======== EXTRAIT PROPOSÉ ========

La rébellion armée spectaculaire lancée par le chef du groupe paramilitaire Wagner dans la nuit de vendredi à samedi en Russie n’aura toutefois pas gâché tout le week-end des Moscovites. Evgueni Prigojine ayant renoncé à son projet de « marcher » sur la capitale après 24 heures, la crise s’est terminée samedi soir aussi brusquement qu’elle avait commencé.

La vie a très vite repris son cours et Moscou retrouvé sa nonchalance estivale. Dimanche, rien ne laissait imaginer qu’une milice privée s’était approchée, la veille, à moins de 300 kilomètres du Kremlin, après avoir pris le contrôle de Rostov-sur-le-Don, ville d’un million d’habitant·es du sud de la Russie et quartier général des opérations militaires en Ukraine.

Dans les rues, la présence policière était réduite, y compris devant la Loubianka, siège du Service fédéral russe de sécurité (FSB), où un seul fourgon de police était stationné. Alors que les vacances scolaires ont démarré depuis fin mai pour la plupart des enfants, les Moscovites ont profité de la météo ensoleillée pour se détendre. Flâner dans les parcs, s’attarder aux terrasses des cafés et des restaurants ou manger une glace, s’éclabousser dans les fontaines, partager un pique-nique en amoureux sur le banc d’une place ombragée… Les bateaux de croisière naviguant sur la Moskova ont fait carton plein, tout comme les bus à toit panoramique proposant des circuits dans la ville aux touristes.

Le « régime d’opération anti-terroriste » instauré le 24 juin a été levé dès le début de matinée lundi à Moscou et dans sa région.

Vent de panique

Pourtant, l’épisode fou du week-end a bien secoué le Kremlin et fait souffler un vent de panique sur la capitale. Samedi, les autorités, apparaissant impuissantes à stopper l’avancée de la colonne de mercenaires sur l’autoroute M4 reliant le sud du pays à la capitale, ont multiplié les mesures en tout genre. Outre les barrages érigés dans la banlieue sud de la ville, un pont au-dessus de la rivière Moskova a été ouvert à deux heures de la capitale pour empêcher le passage de véhicules, tandis que des tranchées étaient creusées dans la chaussée.

Dans la mégalopole, la présence policière a été renforcée et des hommes en armes postés devant les administrations. Les universités, en pleine session d’examens, ont annoncé la mise en place d’un régime à distance, les cérémonies de remise de diplômes dans les lycées ont été reportées d’une semaine, les musées ont évacué les visiteurs et fermé leurs portes.

========

(CONSIGNE)
Pouvez-vous citer à l'identique le passage de l'extrait sur la rébellion de Wagner qui va de « La rébellion armée » jusqu'à « militaires en Ukraine. » ? Appuyez-vous uniquement sur l'extrait.

======== DONNÉES FOURNIES ========

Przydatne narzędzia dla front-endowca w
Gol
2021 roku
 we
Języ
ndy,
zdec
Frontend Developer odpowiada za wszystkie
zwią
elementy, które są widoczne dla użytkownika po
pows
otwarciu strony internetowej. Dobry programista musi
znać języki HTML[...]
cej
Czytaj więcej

========
======== DONNÉES FOURNIES ========

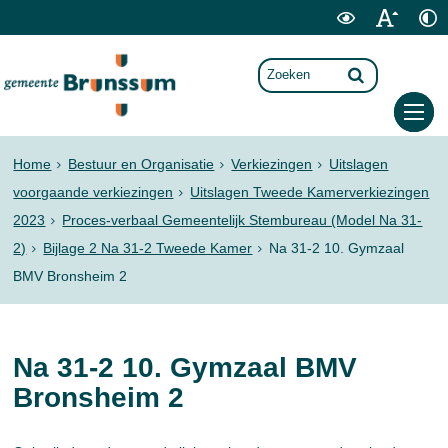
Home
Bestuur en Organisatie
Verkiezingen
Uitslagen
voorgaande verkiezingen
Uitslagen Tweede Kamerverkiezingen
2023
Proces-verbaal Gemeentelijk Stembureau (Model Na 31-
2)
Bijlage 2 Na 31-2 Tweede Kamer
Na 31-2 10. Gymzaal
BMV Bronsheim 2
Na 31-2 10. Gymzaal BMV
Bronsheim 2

========

(VOTRE RÉPONSE)
La rébellion armée spectaculaire lancée par le chef du groupe paramilitaire Wagner dans la nuit de vendredi à samedi en Russie n’aura toutefois pas gâché tout le week-end des Moscovites. Evgueni Prigojine ayant renoncé à son projet de « marcher » sur la capitale après 24 heures, la crise s’est terminée samedi soir aussi brusquement qu’elle avait commencé.

La vie a très vite repris son cours et Moscou retrouvé sa nonchalance estivale. Dimanche, rien ne laissait imaginer qu’une milice privée s’était approchée, la veille, à moins de 300 kilomètres du Kremlin, après avoir pris le contrôle de Rostov-sur-le-Don, ville d’un million d’habitant·es du sud de la Russie et quartier général des opérations militaires en Ukraine.